13.7. With regard to goods provided for use in assembly or repair procedures etc, guarantees shall only be provided for the execution of the assigned work. DLS provides no guarantee for parts it has not manufactured itself other than the guarantee provided to DLS by the suppliers of those goods. The foregoing provisions of this article apply in full to the guarantee.
14.1. DLS shall only be liable for damages resulting from a deliberate act or gross negligence.
14.2. DLS shall not be obliged to compensate for any damage other than damage to persons or goods.
14.3. Under no circumstances shall DLS be liable for damages in excess of the value of the goods delivered and/or services provided, or goods still to be delivered pursuant to the order which resulted in the damage.
14.4. Indirect and consequential damage is expressly excluded and shall not be compensated.
14.5. Nor shall DLS be liable for any damage in the event that the goods in question have not been paid for by the Purchaser.
14.6. DLS reserves all legal and contractual defenses in relation to its liability to the Purchaser.
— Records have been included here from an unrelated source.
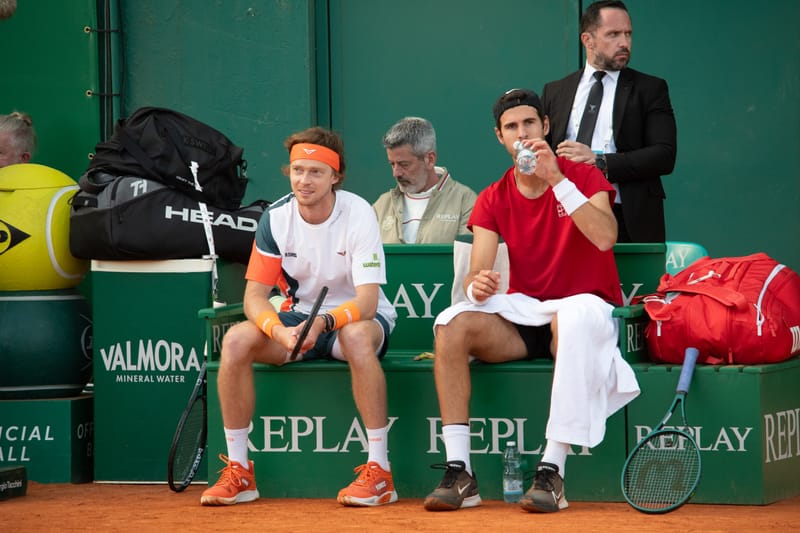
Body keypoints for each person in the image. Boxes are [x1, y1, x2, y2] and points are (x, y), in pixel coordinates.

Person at [422, 88, 640, 513]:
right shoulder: (492, 197)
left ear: (544, 127)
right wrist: (477, 285)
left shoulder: (583, 177)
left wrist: (557, 178)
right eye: (511, 127)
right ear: (499, 137)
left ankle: (551, 473)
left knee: (574, 319)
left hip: (585, 305)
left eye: (528, 124)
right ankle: (460, 471)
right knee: (451, 323)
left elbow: (605, 237)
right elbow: (476, 272)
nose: (521, 134)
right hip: (525, 314)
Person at [201, 126, 399, 507]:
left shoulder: (358, 213)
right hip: (297, 321)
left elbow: (368, 302)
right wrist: (278, 331)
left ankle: (380, 473)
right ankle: (240, 472)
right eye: (297, 170)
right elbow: (254, 298)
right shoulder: (275, 219)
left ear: (335, 176)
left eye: (315, 172)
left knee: (357, 337)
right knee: (236, 340)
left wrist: (324, 323)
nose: (304, 181)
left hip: (353, 323)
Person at [541, 0, 677, 243]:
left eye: (628, 34)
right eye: (613, 34)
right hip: (564, 213)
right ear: (587, 40)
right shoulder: (555, 91)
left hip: (627, 217)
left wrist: (600, 161)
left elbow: (664, 155)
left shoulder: (650, 88)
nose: (624, 43)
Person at [373, 117, 477, 243]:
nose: (396, 173)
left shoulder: (465, 202)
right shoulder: (381, 206)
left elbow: (467, 259)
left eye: (404, 164)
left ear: (430, 159)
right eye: (392, 164)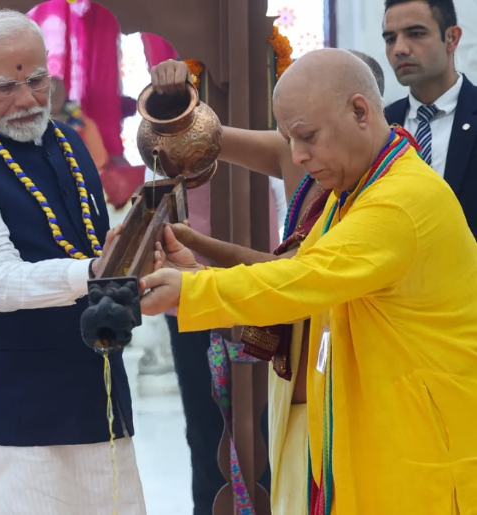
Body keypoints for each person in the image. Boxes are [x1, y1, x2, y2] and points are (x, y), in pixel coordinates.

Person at [141, 48, 477, 515]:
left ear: (360, 110)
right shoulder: (354, 193)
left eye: (307, 137)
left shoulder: (399, 201)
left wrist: (192, 291)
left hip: (418, 457)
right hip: (367, 440)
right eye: (290, 139)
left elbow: (302, 279)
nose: (297, 156)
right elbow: (298, 272)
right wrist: (194, 275)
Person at [0, 10, 145, 515]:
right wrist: (94, 272)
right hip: (3, 412)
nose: (25, 100)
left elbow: (95, 246)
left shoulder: (68, 142)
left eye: (37, 81)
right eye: (4, 86)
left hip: (91, 394)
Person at [383, 0, 477, 236]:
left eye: (415, 34)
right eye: (390, 38)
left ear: (451, 38)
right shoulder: (381, 125)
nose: (399, 49)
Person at [50, 77, 110, 170]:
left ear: (65, 94)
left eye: (58, 92)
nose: (54, 96)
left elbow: (98, 160)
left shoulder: (84, 124)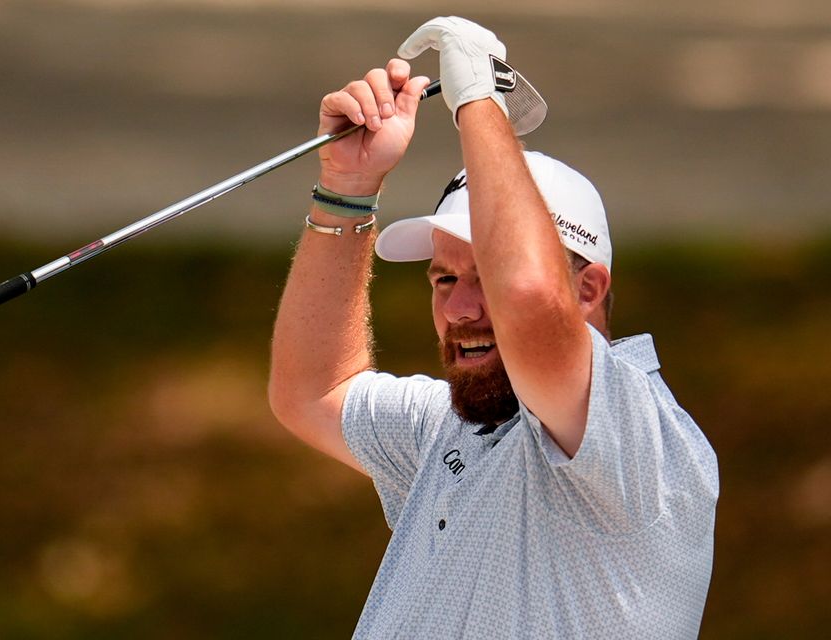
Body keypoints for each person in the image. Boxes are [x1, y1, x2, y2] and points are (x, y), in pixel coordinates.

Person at [268, 16, 718, 640]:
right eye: (445, 279)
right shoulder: (451, 427)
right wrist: (347, 187)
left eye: (487, 278)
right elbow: (312, 391)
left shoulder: (638, 433)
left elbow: (532, 301)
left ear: (587, 290)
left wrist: (479, 100)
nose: (459, 310)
It does so for the benefit of its subordinates and other parties for whom DLS may be held liable.
14.7. The Purchaser indemnifies DLS from all claims by third parties in relation to the use of the goods delivered and/or services provided by DLS.
14.8. This article does not restrict the legal liability of DLS pursuant to mandatory provisions.
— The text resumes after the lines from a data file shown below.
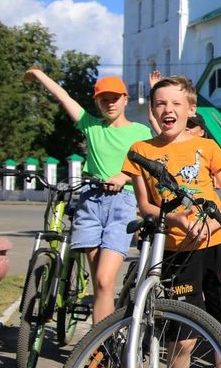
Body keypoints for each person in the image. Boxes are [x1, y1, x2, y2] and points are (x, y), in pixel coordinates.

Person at [119, 75, 221, 368]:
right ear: (152, 110)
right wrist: (174, 218)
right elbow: (145, 204)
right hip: (175, 250)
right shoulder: (140, 150)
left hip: (218, 245)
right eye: (160, 104)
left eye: (176, 103)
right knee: (180, 333)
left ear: (191, 109)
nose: (168, 110)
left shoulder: (207, 147)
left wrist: (212, 223)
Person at [22, 68, 151, 325]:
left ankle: (104, 343)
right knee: (98, 283)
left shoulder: (141, 132)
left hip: (122, 205)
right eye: (104, 99)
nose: (110, 103)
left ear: (125, 99)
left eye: (115, 98)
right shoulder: (92, 126)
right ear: (97, 102)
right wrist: (39, 74)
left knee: (105, 279)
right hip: (90, 202)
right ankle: (99, 350)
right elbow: (64, 97)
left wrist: (124, 177)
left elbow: (148, 165)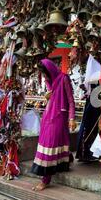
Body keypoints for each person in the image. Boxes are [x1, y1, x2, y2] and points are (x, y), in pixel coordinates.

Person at [30, 59, 77, 191]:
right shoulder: (48, 80)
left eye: (45, 73)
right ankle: (64, 162)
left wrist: (72, 118)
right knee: (53, 143)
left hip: (59, 118)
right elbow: (53, 96)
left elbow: (71, 101)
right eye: (43, 74)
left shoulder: (64, 79)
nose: (44, 76)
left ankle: (45, 180)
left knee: (50, 146)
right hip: (47, 117)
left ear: (50, 70)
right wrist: (47, 96)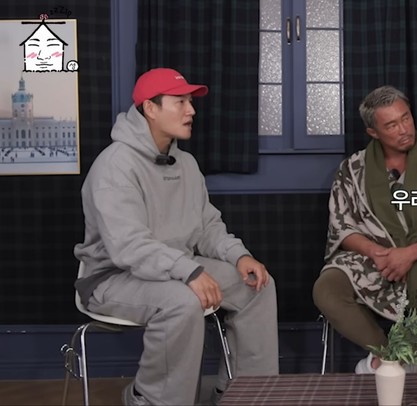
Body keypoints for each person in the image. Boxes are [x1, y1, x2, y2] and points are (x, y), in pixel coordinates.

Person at [73, 68, 279, 406]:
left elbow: (207, 227)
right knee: (183, 302)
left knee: (256, 285)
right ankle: (149, 399)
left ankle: (243, 394)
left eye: (190, 102)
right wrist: (190, 272)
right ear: (150, 108)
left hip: (177, 268)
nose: (191, 110)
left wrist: (239, 256)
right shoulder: (114, 166)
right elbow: (129, 246)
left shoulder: (186, 164)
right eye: (180, 102)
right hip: (113, 277)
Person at [313, 85, 417, 374]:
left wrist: (408, 254)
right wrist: (378, 253)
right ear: (373, 132)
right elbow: (342, 227)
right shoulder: (351, 169)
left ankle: (406, 352)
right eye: (391, 125)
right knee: (326, 289)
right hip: (373, 259)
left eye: (406, 118)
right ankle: (388, 355)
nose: (404, 129)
15. Documents, aids and recommendations
15.1. All documents and resources prepared by DLS shall at all times remain the property of DLS, regardless of whether the client has been charged for the cost of manufacture, and shall be returned immediately to DLS upon first request. Documents shall be understood to include: costing estimates, plans, catalogues, illustrations, drawings, sizes, weight estimates or other quotations. Resources shall be understood to include: models, moulds, stamps, matrices and tools.
15.2. The Purchaser guarantees that the documents, resources and information provided by DLS as described in the foregoing paragraph shall not be copied or imitated or provided or disclosed to third parties, whether or not for re-use, without prior written permission from DLS. The Purchaser shall cooperate in the conclusion of a confidentiality agreement, submitted by DLS, in respect of the documents, resources and information provided by DLS as described in the previous paragraphs.
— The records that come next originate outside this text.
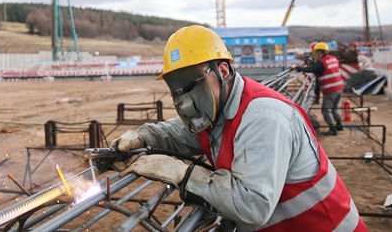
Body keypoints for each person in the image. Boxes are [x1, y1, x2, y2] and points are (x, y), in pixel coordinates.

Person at [113, 25, 367, 231]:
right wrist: (141, 137)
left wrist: (181, 174)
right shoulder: (216, 110)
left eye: (191, 86)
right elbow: (179, 133)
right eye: (177, 90)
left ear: (222, 70)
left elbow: (252, 205)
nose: (185, 102)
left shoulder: (263, 117)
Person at [295, 42, 344, 136]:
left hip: (330, 90)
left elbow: (312, 69)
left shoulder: (321, 62)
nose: (315, 55)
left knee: (326, 110)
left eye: (316, 53)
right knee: (334, 108)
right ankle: (339, 125)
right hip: (339, 88)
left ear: (319, 52)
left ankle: (333, 129)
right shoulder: (334, 59)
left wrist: (298, 68)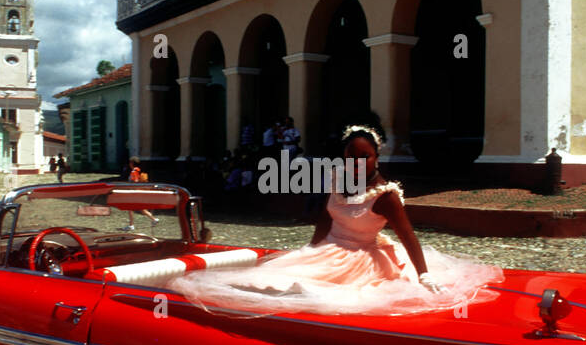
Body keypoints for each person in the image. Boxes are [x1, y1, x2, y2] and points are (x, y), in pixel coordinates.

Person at [168, 124, 502, 316]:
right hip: (330, 249)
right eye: (350, 155)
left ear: (376, 156)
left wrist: (424, 275)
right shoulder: (335, 179)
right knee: (273, 280)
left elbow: (408, 236)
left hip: (364, 257)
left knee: (322, 297)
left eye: (364, 156)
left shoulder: (385, 196)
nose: (356, 161)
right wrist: (311, 248)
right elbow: (324, 218)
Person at [123, 157, 158, 229]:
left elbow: (135, 182)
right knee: (141, 208)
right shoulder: (139, 170)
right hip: (138, 192)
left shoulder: (133, 172)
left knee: (129, 207)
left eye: (130, 162)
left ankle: (131, 225)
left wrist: (130, 188)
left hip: (134, 192)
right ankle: (154, 219)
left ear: (131, 163)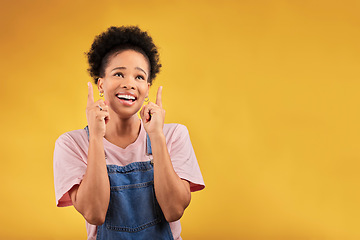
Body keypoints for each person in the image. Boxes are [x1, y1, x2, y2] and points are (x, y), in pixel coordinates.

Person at [53, 26, 205, 240]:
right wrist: (96, 138)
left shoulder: (173, 135)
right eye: (119, 74)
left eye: (139, 77)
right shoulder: (72, 143)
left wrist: (157, 137)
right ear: (101, 84)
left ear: (148, 88)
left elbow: (174, 210)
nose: (129, 84)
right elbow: (94, 214)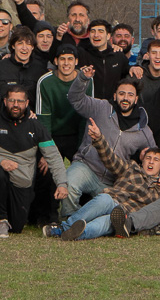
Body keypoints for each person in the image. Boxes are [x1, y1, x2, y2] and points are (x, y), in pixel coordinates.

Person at [0, 85, 68, 238]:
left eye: (20, 101)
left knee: (17, 227)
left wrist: (62, 184)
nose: (15, 105)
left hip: (22, 179)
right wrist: (1, 161)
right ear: (5, 101)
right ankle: (0, 220)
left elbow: (53, 156)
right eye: (12, 100)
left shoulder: (36, 126)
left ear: (27, 102)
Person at [50, 121, 160, 240]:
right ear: (143, 160)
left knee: (106, 222)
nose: (151, 162)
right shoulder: (131, 168)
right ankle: (66, 227)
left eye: (156, 160)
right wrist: (99, 140)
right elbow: (111, 160)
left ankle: (74, 234)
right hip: (111, 200)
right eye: (148, 158)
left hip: (122, 215)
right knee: (105, 199)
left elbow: (153, 214)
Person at [63, 75, 155, 215]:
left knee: (109, 211)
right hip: (87, 167)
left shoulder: (143, 130)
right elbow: (75, 99)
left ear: (136, 99)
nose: (125, 98)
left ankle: (83, 221)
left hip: (113, 180)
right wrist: (82, 79)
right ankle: (68, 219)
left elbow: (156, 156)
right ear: (115, 95)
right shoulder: (101, 107)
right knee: (69, 183)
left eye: (130, 95)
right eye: (121, 93)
15.3. All recommendations, calculations, notifications and estimates in respect of capacities, results and performance provided by DLS on the products to be supplied or work to be performed by DLS shall only be binding on DLS if they are included in a written order confirmation, the relevant separately concluded written agreement.
16. Applicable law/competent Court
16.1. All legal relationships between DLS and the Purchaser are governed exclusively by the law of the Netherlands. Applicability of the Vienna Sales Convention is excluded, unless the parties specifically have agreed otherwise in writing.
16.2. All disputes shall be put exclusively before the District Court at Dordrecht, insofar as the law does not prescribe otherwise.
17.1. In the event that any provision of these general regulating conditions is considered under any law or by any competent public body to be invalid or impossible to enforce, the fact that it is not valid or enforceable shall not affect the other provisions of these general terms and conditions for delivery and payment. DLS and the Purchaser agree that any invalid or unenforceable provisions shall be replaced by valid or enforceable provisions which strive to convey as far as possible the economic objectives of the invalid or unenforceable provisions.
18. Dutch language text
18.1. In the event of a dispute in relation to the interpretation of the Dutch language text of the general terms and conditions of delivery and payment and a translated version thereof, the Dutch language text shall prevail.